I took Johnny home and he got on like a house on fire with my family. We were very grateful to him because he would often come to call with gifts of tinned peaches and tinned ham. The Americans seemed to cater for their soldiers very well. I expect it was illegal for him to bring these things to us but they tasted good! He went back to Germany and I never heard from him again - who knows what happened to him?

VJ Day escapades

On VJ Day, which was in August 1945, the hospital at Stareton held an open day for anyone who wished to go. They organised buses from Leamington and all the surrounding areas, and of course myself and friends went. Well, it was a wonderful time because they had a rodeo and various side shows all with an American flavour. Best of all, they had a refreshment tent and, to those of us who were still rationed, the sight of peaches and real cream and ham, sausages, burgers and so on was sensational. We all tucked in and had a great time.

When it was time to go back home we joined the queue for the bus to Leamington. We waited and waited and no bus. So we asked a GI, who had been cycling round the park, when the bus would be coming to take us home. He said he would go and enquire and within a matter of minutes he was back driving a military type bus and we were all piling in. As we had been waiting for quite a while the queue had got very long, but he crammed us all in so that we were sitting on each other’s laps, as well as standing in the aisle.

All went well at first, but all of a sudden the bus veered off the road, mounted a steep bank on the opposite side, and came to a halt. Well, by that time I, who had been sitting on my friend's lap, was now sitting on the floor in the aisle with a sheet of metal across my feet. Everybody was trying to get out but it was very difficult because of the angle that the bus had come to rest at. One lady had sprained her ankle because of the drop from the step of the bus to the ground.

We all got out and were sitting on the bank feeling a bit shocked when an American ambulance pulled up. The medical staff got out and ascertained who had been injured. One of the staff came to me and said, ‘Are you alright?’ I said, ‘Yes, thank you,’ and he said, ‘Does your foot hurt?’ When I looked down, I realised my foot was covered in blood. The sheet of metal that had been laying across my foot when I came to rest in the aisle of the bus had been the base of the seat that we had been sitting on and it had cut into my foot.

Anyway, all the injured were taken home in an army ambulance. I was mortified when we pulled up outside our house, and people in the street stared and wondered what was going on. It took quite a while to live that down.

Neither of my friends were hurt, fortunately, and they were taken back to Leamington by the usual transport. Afterwards, we found out that the driver of the coach was in hospital recovering from malaria, and shouldn't have been driving at all – evidently, he had an attack while driving the bus.

Looking back

There were some very sad times as young men, who lived in the area, were sent off to war and were killed or taken prisoner. One of our close neighbours lost a younger brother in the navy, and I remember a boy, who I had been at school with and had joined the Merchant Navy, whose ship was sunk and he was in a lifeboat at sea before being rescued.

I also remember a friend of mine whose brother was in the army and who, because he had been in the Territorial Army prior to war, had been among the first sent to France to fight at Dunkirk.

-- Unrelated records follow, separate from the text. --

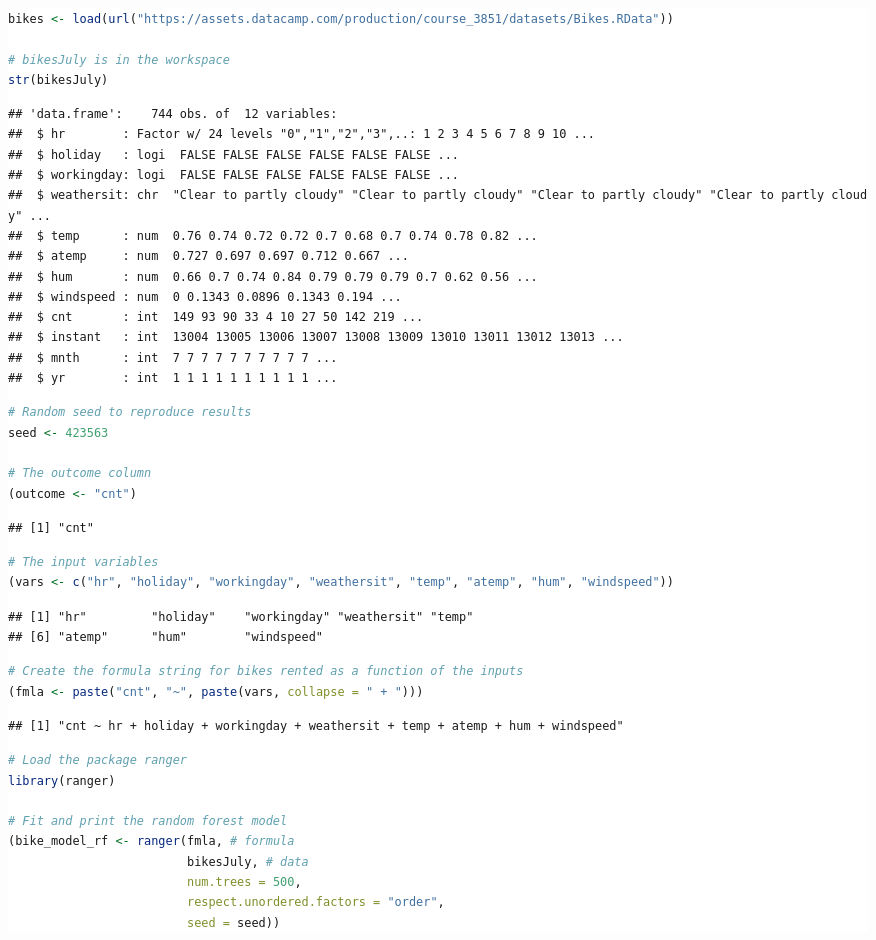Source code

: 
```r
bikes <- load(url("https://assets.datacamp.com/production/course_3851/datasets/Bikes.RData"))

# bikesJuly is in the workspace
str(bikesJuly)
```

```
## 'data.frame':	744 obs. of  12 variables:
##  $ hr        : Factor w/ 24 levels "0","1","2","3",..: 1 2 3 4 5 6 7 8 9 10 ...
##  $ holiday   : logi  FALSE FALSE FALSE FALSE FALSE FALSE ...
##  $ workingday: logi  FALSE FALSE FALSE FALSE FALSE FALSE ...
##  $ weathersit: chr  "Clear to partly cloudy" "Clear to partly cloudy" "Clear to partly cloudy" "Clear to partly cloudy" ...
##  $ temp      : num  0.76 0.74 0.72 0.72 0.7 0.68 0.7 0.74 0.78 0.82 ...
##  $ atemp     : num  0.727 0.697 0.697 0.712 0.667 ...
##  $ hum       : num  0.66 0.7 0.74 0.84 0.79 0.79 0.79 0.7 0.62 0.56 ...
##  $ windspeed : num  0 0.1343 0.0896 0.1343 0.194 ...
##  $ cnt       : int  149 93 90 33 4 10 27 50 142 219 ...
##  $ instant   : int  13004 13005 13006 13007 13008 13009 13010 13011 13012 13013 ...
##  $ mnth      : int  7 7 7 7 7 7 7 7 7 7 ...
##  $ yr        : int  1 1 1 1 1 1 1 1 1 1 ...
```

```r
# Random seed to reproduce results
seed <- 423563

# The outcome column
(outcome <- "cnt")
```

```
## [1] "cnt"
```

```r
# The input variables
(vars <- c("hr", "holiday", "workingday", "weathersit", "temp", "atemp", "hum", "windspeed"))
```

```
## [1] "hr"         "holiday"    "workingday" "weathersit" "temp"      
## [6] "atemp"      "hum"        "windspeed"
```

```r
# Create the formula string for bikes rented as a function of the inputs
(fmla <- paste("cnt", "~", paste(vars, collapse = " + ")))
```

```
## [1] "cnt ~ hr + holiday + workingday + weathersit + temp + atemp + hum + windspeed"
```

```r
# Load the package ranger
library(ranger)

# Fit and print the random forest model
(bike_model_rf <- ranger(fmla, # formula 
                         bikesJuly, # data
                         num.trees = 500, 
                         respect.unordered.factors = "order", 
                         seed = seed))
```
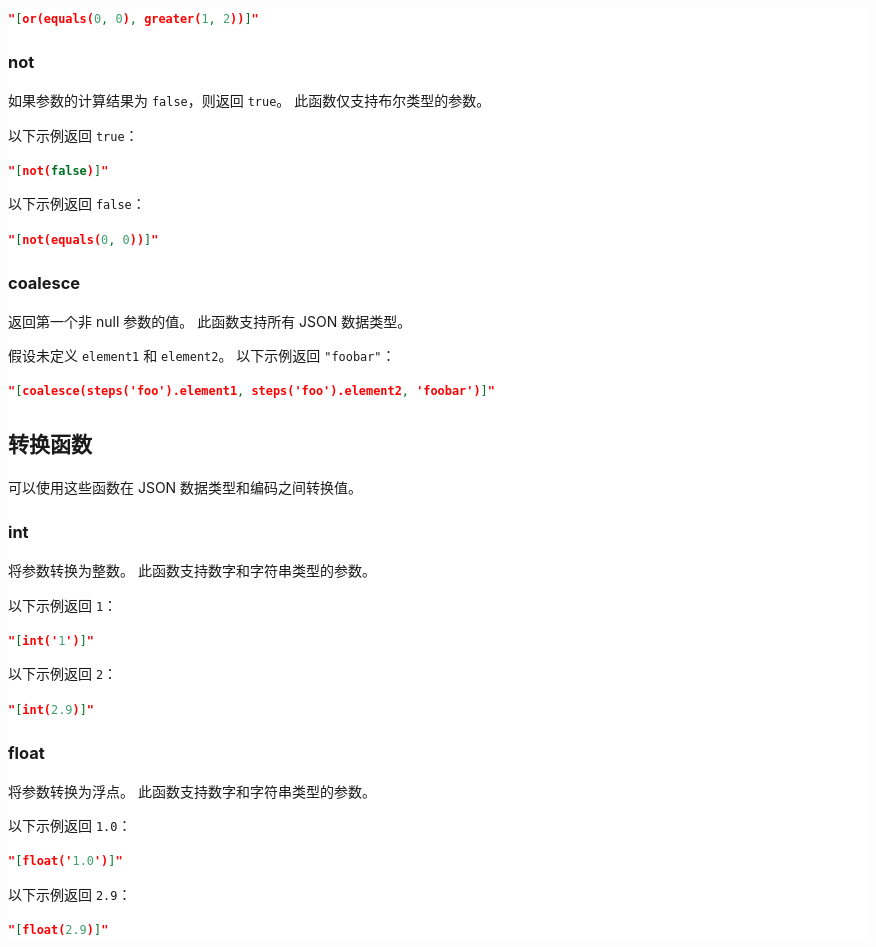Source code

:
 ```json
"[or(equals(0, 0), greater(1, 2))]"
```

### <a name="not"></a>not
如果参数的计算结果为 `false`，则返回 `true`。 此函数仅支持布尔类型的参数。

以下示例返回 `true`：

```json
"[not(false)]"
```

以下示例返回 `false`：

```json
"[not(equals(0, 0))]"
```

### <a name="coalesce"></a>coalesce
返回第一个非 null 参数的值。 此函数支持所有 JSON 数据类型。

假设未定义 `element1` 和 `element2`。 以下示例返回 `"foobar"`：

```json
"[coalesce(steps('foo').element1, steps('foo').element2, 'foobar')]"
```

## <a name="conversion-functions"></a>转换函数
可以使用这些函数在 JSON 数据类型和编码之间转换值。

### <a name="int"></a>int
将参数转换为整数。 此函数支持数字和字符串类型的参数。

以下示例返回 `1`：

```json
"[int('1')]"
```

以下示例返回 `2`：

```json
"[int(2.9)]"
```

### <a name="float"></a>float
将参数转换为浮点。 此函数支持数字和字符串类型的参数。

以下示例返回 `1.0`：

```json
"[float('1.0')]"
```

以下示例返回 `2.9`：

```json
"[float(2.9)]"
```
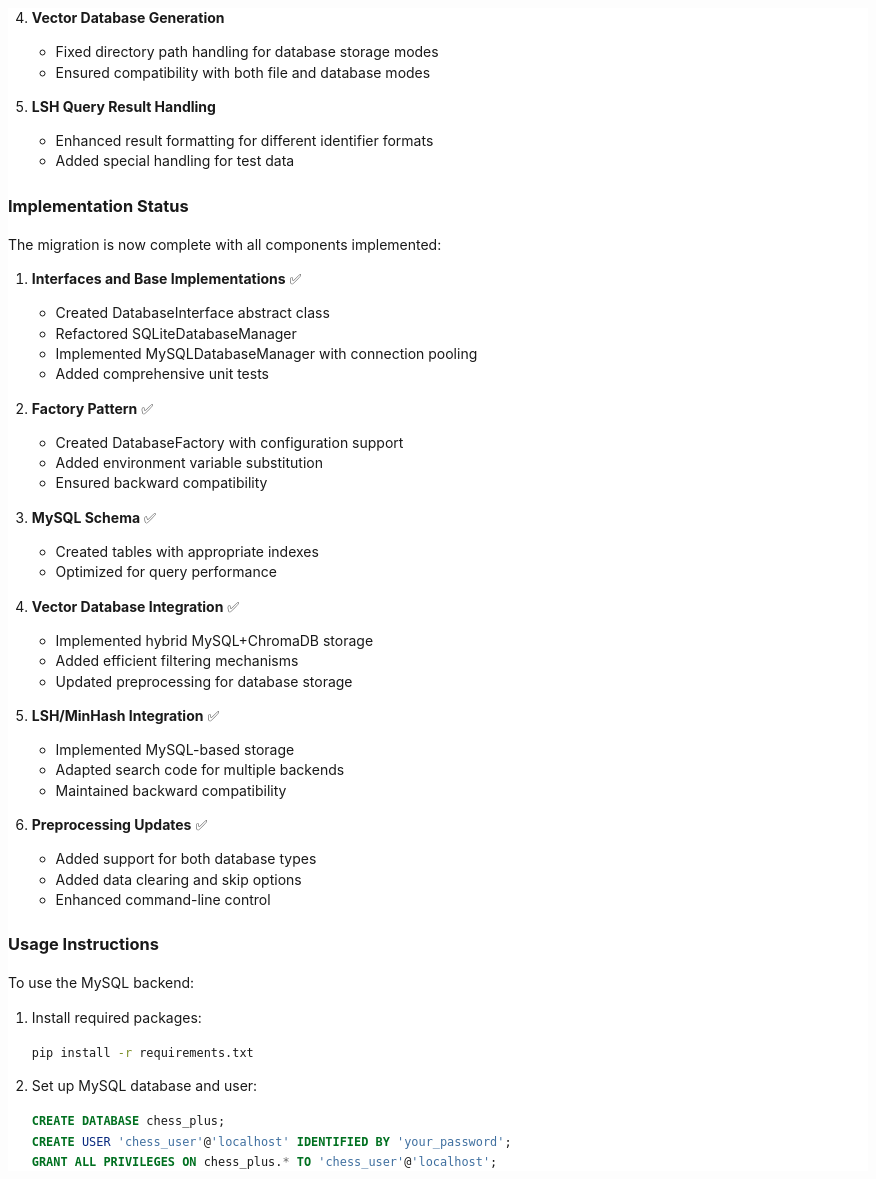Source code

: 4. **Vector Database Generation**
   - Fixed directory path handling for database storage modes
   - Ensured compatibility with both file and database modes

5. **LSH Query Result Handling**
   - Enhanced result formatting for different identifier formats
   - Added special handling for test data

### Implementation Status

The migration is now complete with all components implemented:

1. **Interfaces and Base Implementations** ✅
   - Created DatabaseInterface abstract class
   - Refactored SQLiteDatabaseManager
   - Implemented MySQLDatabaseManager with connection pooling
   - Added comprehensive unit tests

2. **Factory Pattern** ✅
   - Created DatabaseFactory with configuration support
   - Added environment variable substitution
   - Ensured backward compatibility

3. **MySQL Schema** ✅
   - Created tables with appropriate indexes
   - Optimized for query performance

4. **Vector Database Integration** ✅
   - Implemented hybrid MySQL+ChromaDB storage
   - Added efficient filtering mechanisms
   - Updated preprocessing for database storage

5. **LSH/MinHash Integration** ✅
   - Implemented MySQL-based storage
   - Adapted search code for multiple backends
   - Maintained backward compatibility

6. **Preprocessing Updates** ✅
   - Added support for both database types
   - Added data clearing and skip options
   - Enhanced command-line control

### Usage Instructions

To use the MySQL backend:

1. Install required packages:
   ```bash
   pip install -r requirements.txt
   ```

2. Set up MySQL database and user:
   ```sql
   CREATE DATABASE chess_plus;
   CREATE USER 'chess_user'@'localhost' IDENTIFIED BY 'your_password';
   GRANT ALL PRIVILEGES ON chess_plus.* TO 'chess_user'@'localhost';
   ```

He was taken prisoner by the Germans and spent the rest of the war in a prisoner of war camp. I remember how pleased my friend was when her family received the very occasional letter from him. She proudly brought one of his letters to school to show everybody - how strange the address looked and sounded. If I remember it correctly it was something like Kreigsgefangannapost, whatever that meant, but she didn't see him again until they were repatriated after the war ended.